I was halfway across the weight room when the front window exploded. Glass blew into the room, and with it came cold air and the staccato rattle of a semi-automatic weapon. I hit the ground and rolled to my left, trying to push myself behind the concrete pillar that stood in the middle of the room and supported the weight of the building. Bullets shredded the wall behind me, nicking off chunks of stone and shattering metal and glass. I got all the way behind the pillar, pressed my back against it, and ducked my head and put my forearms against my ears as the deafening rattle continued, the wail of the alarm from the broken window still not drowning out the gunfire. Bullets drilled into the pillar and decimated the paper towel dispenser attached to the opposite side, shards of plastic scattering around me. There was a brief pause, and then more bullets were emptied into the room, an east-to-west sweep that rippled past me.

Then it was gone. The alarm had stopped even before the gunfire, taken out by one of the bullets, apparently. I lowered my arms and held the Glock with both hands, a shooter’s grip, preparing to turn around. It took me a few seconds to convince myself to do it.

When I spun around the pillar, all I could see was the empty street in front of me. The room was covered with stone and glass and other debris, but with the window gone, there was nothing out there but the street. No cars, no gunmen.

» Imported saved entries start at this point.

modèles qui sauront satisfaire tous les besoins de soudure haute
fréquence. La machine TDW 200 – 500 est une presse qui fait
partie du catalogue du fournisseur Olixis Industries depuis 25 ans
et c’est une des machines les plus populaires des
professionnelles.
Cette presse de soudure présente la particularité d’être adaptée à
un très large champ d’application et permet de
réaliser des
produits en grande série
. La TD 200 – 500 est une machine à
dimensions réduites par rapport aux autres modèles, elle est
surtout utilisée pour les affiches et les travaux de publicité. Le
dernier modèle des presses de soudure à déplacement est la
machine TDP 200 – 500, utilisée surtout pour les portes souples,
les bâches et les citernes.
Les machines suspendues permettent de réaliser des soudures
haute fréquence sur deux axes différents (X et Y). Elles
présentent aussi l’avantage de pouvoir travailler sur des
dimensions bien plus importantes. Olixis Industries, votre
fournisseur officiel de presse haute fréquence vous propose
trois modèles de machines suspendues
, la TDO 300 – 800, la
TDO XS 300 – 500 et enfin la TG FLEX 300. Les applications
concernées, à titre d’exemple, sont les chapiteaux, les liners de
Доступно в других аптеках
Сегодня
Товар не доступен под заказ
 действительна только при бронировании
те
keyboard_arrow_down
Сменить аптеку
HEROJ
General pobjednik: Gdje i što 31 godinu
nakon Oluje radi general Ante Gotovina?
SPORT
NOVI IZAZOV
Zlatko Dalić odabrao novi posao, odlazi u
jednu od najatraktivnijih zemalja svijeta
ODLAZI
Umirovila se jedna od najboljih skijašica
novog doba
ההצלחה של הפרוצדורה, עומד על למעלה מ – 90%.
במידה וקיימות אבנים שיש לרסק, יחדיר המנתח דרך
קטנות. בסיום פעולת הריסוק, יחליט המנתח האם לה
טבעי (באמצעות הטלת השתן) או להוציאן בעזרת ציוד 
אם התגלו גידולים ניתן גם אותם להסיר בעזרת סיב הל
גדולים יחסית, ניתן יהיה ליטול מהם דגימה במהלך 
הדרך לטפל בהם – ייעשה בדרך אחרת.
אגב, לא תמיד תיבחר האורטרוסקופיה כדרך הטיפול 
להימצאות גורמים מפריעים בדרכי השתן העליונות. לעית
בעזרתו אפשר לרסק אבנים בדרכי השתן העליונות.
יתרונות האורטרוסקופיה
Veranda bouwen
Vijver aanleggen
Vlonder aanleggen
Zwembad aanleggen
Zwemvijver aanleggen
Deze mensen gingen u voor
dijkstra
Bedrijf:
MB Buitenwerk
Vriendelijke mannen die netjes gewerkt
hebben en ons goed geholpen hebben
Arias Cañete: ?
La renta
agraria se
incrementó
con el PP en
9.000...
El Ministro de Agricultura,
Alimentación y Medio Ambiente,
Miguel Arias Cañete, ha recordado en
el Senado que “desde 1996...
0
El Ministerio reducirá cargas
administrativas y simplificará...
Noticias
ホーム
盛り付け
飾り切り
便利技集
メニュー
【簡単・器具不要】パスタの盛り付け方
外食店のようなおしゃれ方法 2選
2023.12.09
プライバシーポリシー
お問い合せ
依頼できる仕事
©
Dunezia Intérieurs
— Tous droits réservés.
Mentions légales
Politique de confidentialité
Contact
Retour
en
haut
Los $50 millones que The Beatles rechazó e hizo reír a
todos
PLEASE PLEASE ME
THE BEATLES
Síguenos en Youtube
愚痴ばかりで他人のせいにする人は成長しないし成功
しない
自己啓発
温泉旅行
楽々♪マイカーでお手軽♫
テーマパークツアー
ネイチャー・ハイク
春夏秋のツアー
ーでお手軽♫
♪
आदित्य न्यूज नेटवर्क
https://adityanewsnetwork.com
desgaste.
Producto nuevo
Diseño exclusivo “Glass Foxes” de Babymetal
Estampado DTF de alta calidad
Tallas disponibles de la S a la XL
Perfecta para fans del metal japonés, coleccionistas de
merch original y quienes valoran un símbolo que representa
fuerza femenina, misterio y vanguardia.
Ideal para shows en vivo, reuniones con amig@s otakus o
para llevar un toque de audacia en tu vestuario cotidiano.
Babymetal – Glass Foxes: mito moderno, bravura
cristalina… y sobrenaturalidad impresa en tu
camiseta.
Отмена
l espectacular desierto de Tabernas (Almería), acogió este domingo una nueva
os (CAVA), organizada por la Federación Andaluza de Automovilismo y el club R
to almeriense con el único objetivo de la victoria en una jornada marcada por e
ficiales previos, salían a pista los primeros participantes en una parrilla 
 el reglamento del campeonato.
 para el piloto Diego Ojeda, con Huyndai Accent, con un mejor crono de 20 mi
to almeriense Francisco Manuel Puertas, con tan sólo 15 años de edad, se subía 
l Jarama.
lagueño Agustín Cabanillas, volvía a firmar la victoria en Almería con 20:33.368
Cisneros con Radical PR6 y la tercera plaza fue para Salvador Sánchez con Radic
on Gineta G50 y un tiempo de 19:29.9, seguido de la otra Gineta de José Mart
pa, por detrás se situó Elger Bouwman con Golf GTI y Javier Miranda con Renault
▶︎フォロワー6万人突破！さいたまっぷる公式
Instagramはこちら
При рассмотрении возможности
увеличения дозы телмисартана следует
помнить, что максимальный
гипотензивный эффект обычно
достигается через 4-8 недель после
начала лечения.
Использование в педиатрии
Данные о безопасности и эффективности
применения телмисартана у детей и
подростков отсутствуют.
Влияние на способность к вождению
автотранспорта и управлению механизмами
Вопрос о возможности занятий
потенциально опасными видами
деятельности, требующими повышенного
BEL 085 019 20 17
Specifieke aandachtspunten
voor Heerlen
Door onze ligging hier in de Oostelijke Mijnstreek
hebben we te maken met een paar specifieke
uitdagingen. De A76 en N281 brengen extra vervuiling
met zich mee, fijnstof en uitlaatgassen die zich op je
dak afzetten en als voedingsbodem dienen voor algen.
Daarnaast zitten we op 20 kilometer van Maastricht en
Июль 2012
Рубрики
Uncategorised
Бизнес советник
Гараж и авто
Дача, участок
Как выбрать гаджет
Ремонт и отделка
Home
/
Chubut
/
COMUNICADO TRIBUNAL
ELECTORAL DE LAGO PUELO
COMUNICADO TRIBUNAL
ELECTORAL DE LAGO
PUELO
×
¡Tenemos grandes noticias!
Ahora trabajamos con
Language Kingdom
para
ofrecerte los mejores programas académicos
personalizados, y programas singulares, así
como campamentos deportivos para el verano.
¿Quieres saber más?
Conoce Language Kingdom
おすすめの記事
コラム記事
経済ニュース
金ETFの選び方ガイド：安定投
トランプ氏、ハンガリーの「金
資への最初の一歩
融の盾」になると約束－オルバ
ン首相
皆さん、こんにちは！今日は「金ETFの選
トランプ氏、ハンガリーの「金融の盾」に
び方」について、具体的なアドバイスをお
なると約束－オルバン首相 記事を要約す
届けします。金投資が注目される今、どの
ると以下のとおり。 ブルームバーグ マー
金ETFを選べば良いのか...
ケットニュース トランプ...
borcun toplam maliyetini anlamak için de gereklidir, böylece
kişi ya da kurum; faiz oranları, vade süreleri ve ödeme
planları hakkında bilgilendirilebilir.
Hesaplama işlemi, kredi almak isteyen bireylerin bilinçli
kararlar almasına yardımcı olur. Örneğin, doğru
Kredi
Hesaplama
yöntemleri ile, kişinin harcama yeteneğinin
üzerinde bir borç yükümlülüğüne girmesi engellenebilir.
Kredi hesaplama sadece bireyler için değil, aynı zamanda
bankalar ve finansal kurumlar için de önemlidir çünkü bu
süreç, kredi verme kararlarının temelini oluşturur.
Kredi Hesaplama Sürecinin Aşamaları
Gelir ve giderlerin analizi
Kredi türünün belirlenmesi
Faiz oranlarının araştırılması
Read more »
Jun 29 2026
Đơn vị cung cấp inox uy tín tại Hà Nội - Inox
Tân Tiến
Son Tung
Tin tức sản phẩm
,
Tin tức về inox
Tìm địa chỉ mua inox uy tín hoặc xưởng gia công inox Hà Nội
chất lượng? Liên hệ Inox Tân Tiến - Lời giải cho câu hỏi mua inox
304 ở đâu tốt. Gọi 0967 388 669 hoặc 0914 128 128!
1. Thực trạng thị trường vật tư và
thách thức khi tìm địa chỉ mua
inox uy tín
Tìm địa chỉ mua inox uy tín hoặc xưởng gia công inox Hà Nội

The phone on the wall rang again. The waves of sound trapped in my ears from the shooting and the alarm almost kept me from hearing it, but as soon as I did I moved across the room, not caring that the last time the phone had rung it had been a prelude to the gunfire.

I picked up the receiver and put it to my ear but didn’t say anything. When the man on the other end of the line spoke, I could hardly hear him, but that was probably due more to the echoing ringing in my ears than to a soft voice. Even so, I knew the speaker. He’d just left the same impression on my gym that he had on my face.

“Still alive,” he said. “Good. I shot high and wide, but with all those bullets, you never know.”

“When I find you—”

“Shut up, Lincoln. You’re not going to find me, and if you try, you die. I’ve got a nasty feeling that’s what will happen here, eventually, but you have no one but yourself to blame for that. You were given an opportunity to step back. An opportunity you should have taken but did not. Next time you won’t even have time to regret that.”

“You’ll be the one talking about regrets, you piece of shit. You shouldn’t have shot high and wide.”

“Damn, but you get your confidence back quickly.” His tone was light, carefree. “Jefferson’s son was due a nice chunk of cash before his unfortunate passing. Something in the neighborhood of five million dollars, probably. Could have been more, could have been less, but we’re going to be fair, in the interest of time, and ask for a mere three million. Tell the wife to get it ready to move, and we’ll be in touch to tell her where to move it and when to move it. Do that, and maybe nobody else dies.”

He continued before I had a chance to respond to that.

“Go ahead and call the cops, Lincoln. You disappointed me today, running to them so quickly. My opinion of you was clearly set too high. Go ahead and call them now. It’s not going to stop a thing.”

Then all I could hear was the hum of the dead line after he hung up, and the sirens of police on their way, and Amy screaming my name from outside.